The Supreme Court has also rejected bill of attainder challenges to state and local rules imposing employment qualifications, as long as those employment qualifications were not punitive. For instance, in Garner v. Board of Public Works, the Supreme Court considered bill of attainder challenges to a provision of the Charter of the City of Los Angeles barring from public employment any person who within the last five years had been affiliated with a group that advocated the forceful overthrow of the government, and a city ordinance requiring public employees to state whether they had ever been members of the Communist Party.[25] The Court upheld both provisions, holding that a bill of attainder must inflict punishment, and the Court was "unable to conclude that punishment is imposed by a general regulation which merely provides standards of qualification and eligibility for employment."[26] Similarly, in De Veau v. Braisted, the Supreme Court rejected a bill of attainder challenge to a state law that prevented any person who had been convicted of a felony and had not been pardoned from serving as an officer or agent for certain labor organizations.[27] A plurality of the Court held that the law "embodies no further implications of appellant's guilt than are contained in his . . . judicial conviction; and so it manifestly is not a bill of attainder."[28]

The state Bill of Attainder Clause is part of a single sentence of the Constitution that provides, "No State shall . . . pass any Bill of Attainder, ex post facto Law, or Law impairing the Obligation of Contracts."[29] In Fletcher v. Peck, Chief Justice John Marshall stated that those restrictions on state legislative power "may be deemed a bill of rights for the people of each state."[30] The Supreme Court has held that the state Ex Post Facto Clause[31] and the Contract Clause,[32] also located in Article I, Section 10, Clause 1, apply only to legislative action and do not apply to judicial decisions.[33] The Court has not expressly considered whether the state Bill of Attainder Clause similarly excludes judicial action, but because it is located in the same provision barring states from "pass[ing]" prohibited laws, it is likely the Court would interpret this clause in the same way.

**Material**

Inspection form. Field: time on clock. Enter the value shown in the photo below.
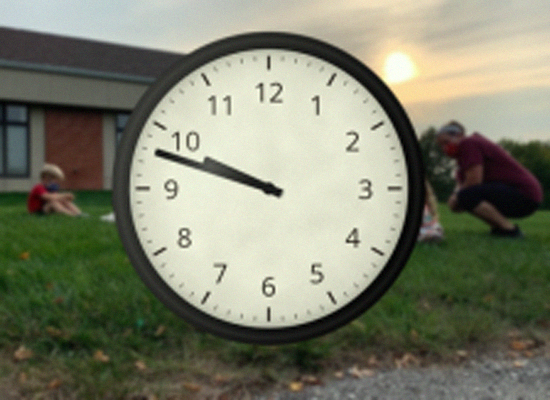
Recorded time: 9:48
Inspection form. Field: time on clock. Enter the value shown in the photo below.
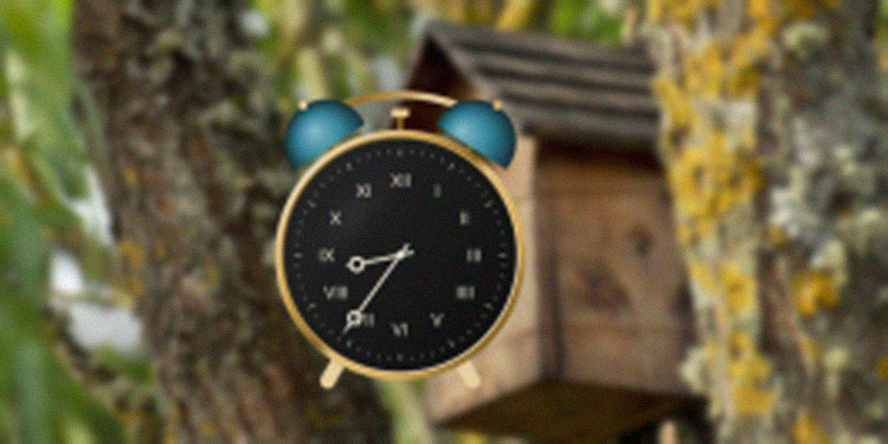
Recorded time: 8:36
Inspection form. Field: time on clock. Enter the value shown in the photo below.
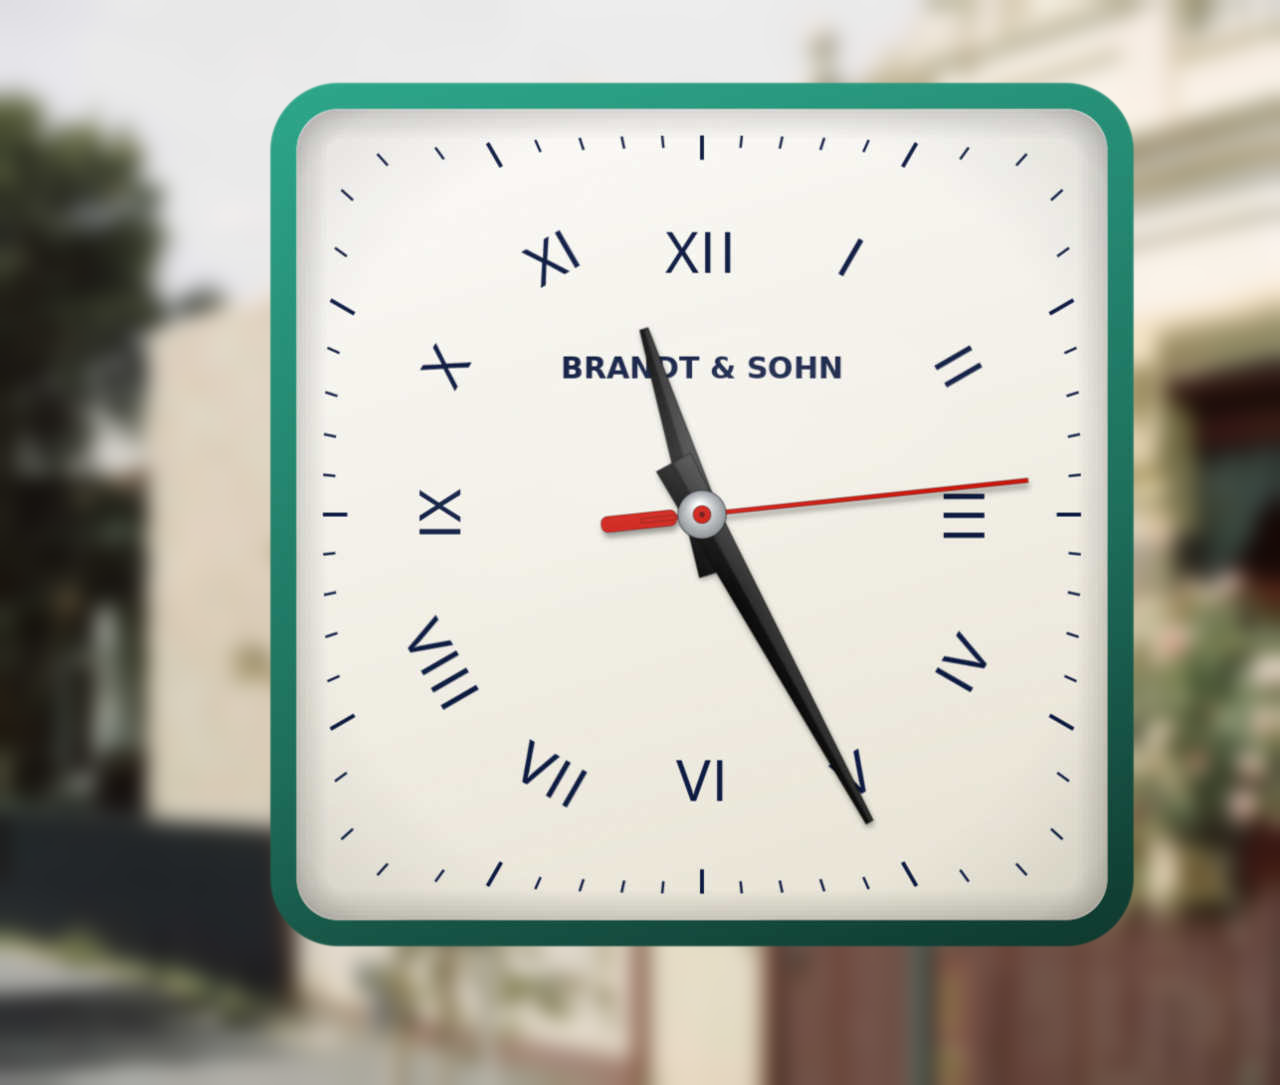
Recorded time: 11:25:14
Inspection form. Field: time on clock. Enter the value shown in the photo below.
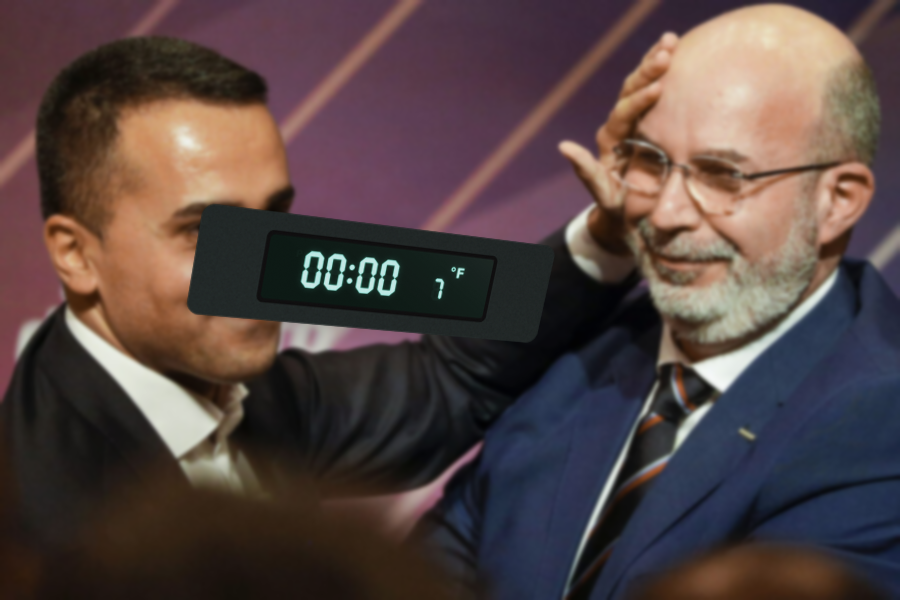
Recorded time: 0:00
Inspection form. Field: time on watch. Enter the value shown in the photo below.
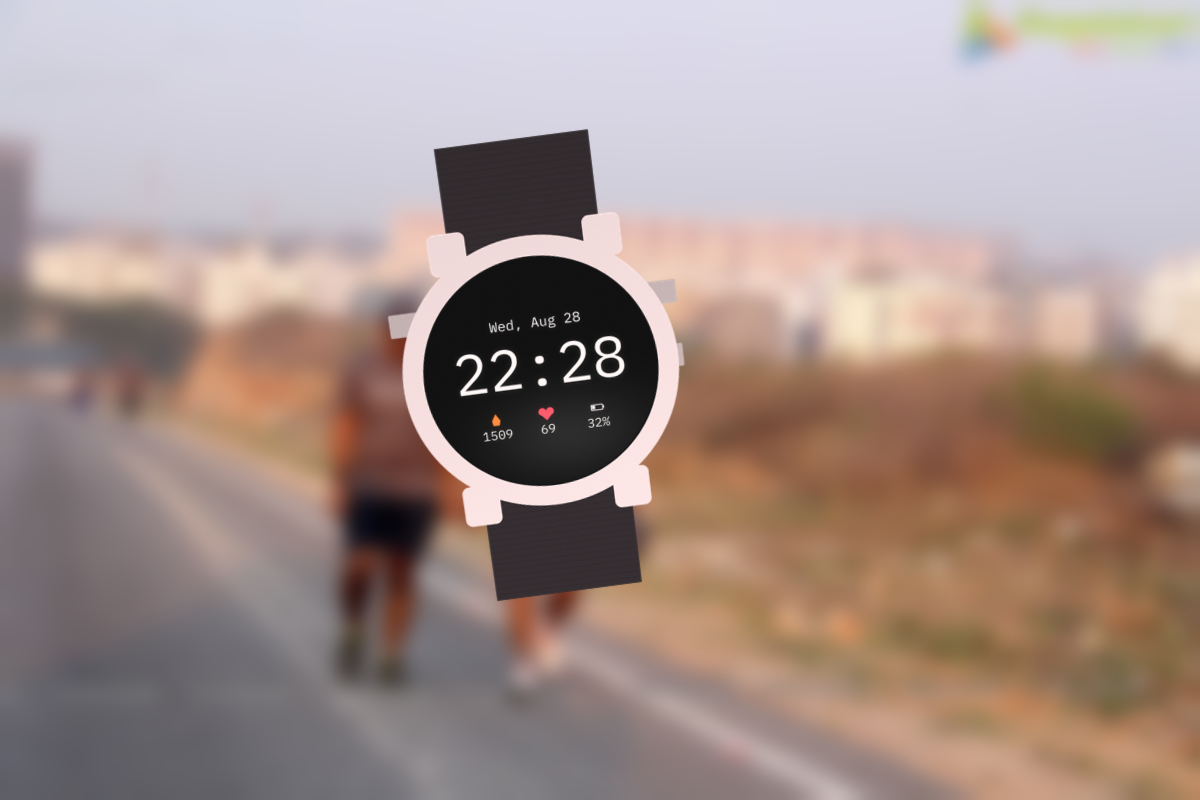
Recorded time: 22:28
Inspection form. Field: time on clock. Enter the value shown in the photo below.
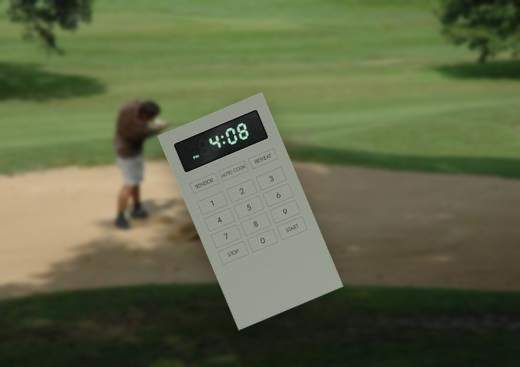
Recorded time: 4:08
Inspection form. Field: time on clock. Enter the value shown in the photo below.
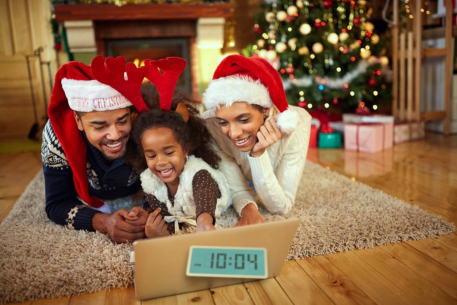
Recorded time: 10:04
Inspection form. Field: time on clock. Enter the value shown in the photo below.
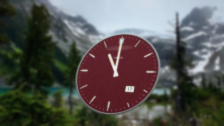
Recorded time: 11:00
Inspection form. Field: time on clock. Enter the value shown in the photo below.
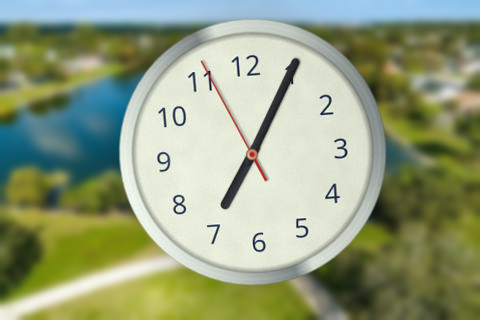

**To be done**
1. Duplicate the bill of attainder passage between "The state Bill of Attainder Clause is" and "the same way.", inclusive.
2. Write out the entries exactly, from the start of the entries through the line that contains "Recorded time: 22:28", inclusive, and leave the pictures out.

**Solutions by task**
1.
The state Bill of Attainder Clause is part of a single sentence of the Constitution that provides, "No State shall . . . pass any Bill of Attainder, ex post facto Law, or Law impairing the Obligation of Contracts."[29] In Fletcher v. Peck, Chief Justice John Marshall stated that those restrictions on state legislative power "may be deemed a bill of rights for the people of each state."[30] The Supreme Court has held that the state Ex Post Facto Clause[31] and the Contract Clause,[32] also located in Article I, Section 10, Clause 1, apply only to legislative action and do not apply to judicial decisions.[33] The Court has not expressly considered whether the state Bill of Attainder Clause similarly excludes judicial action, but because it is located in the same provision barring states from "pass[ing]" prohibited laws, it is likely the Court would interpret this clause in the same way.

2.
Inspection form. Field: time on clock. Enter the value shown in the photo below.
Recorded time: 9:48
Inspection form. Field: time on clock. Enter the value shown in the photo below.
Recorded time: 8:36
Inspection form. Field: time on clock. Enter the value shown in the photo below.
Recorded time: 11:25:14
Inspection form. Field: time on clock. Enter the value shown in the photo below.
Recorded time: 0:00
Inspection form. Field: time on watch. Enter the value shown in the photo below.
Recorded time: 22:28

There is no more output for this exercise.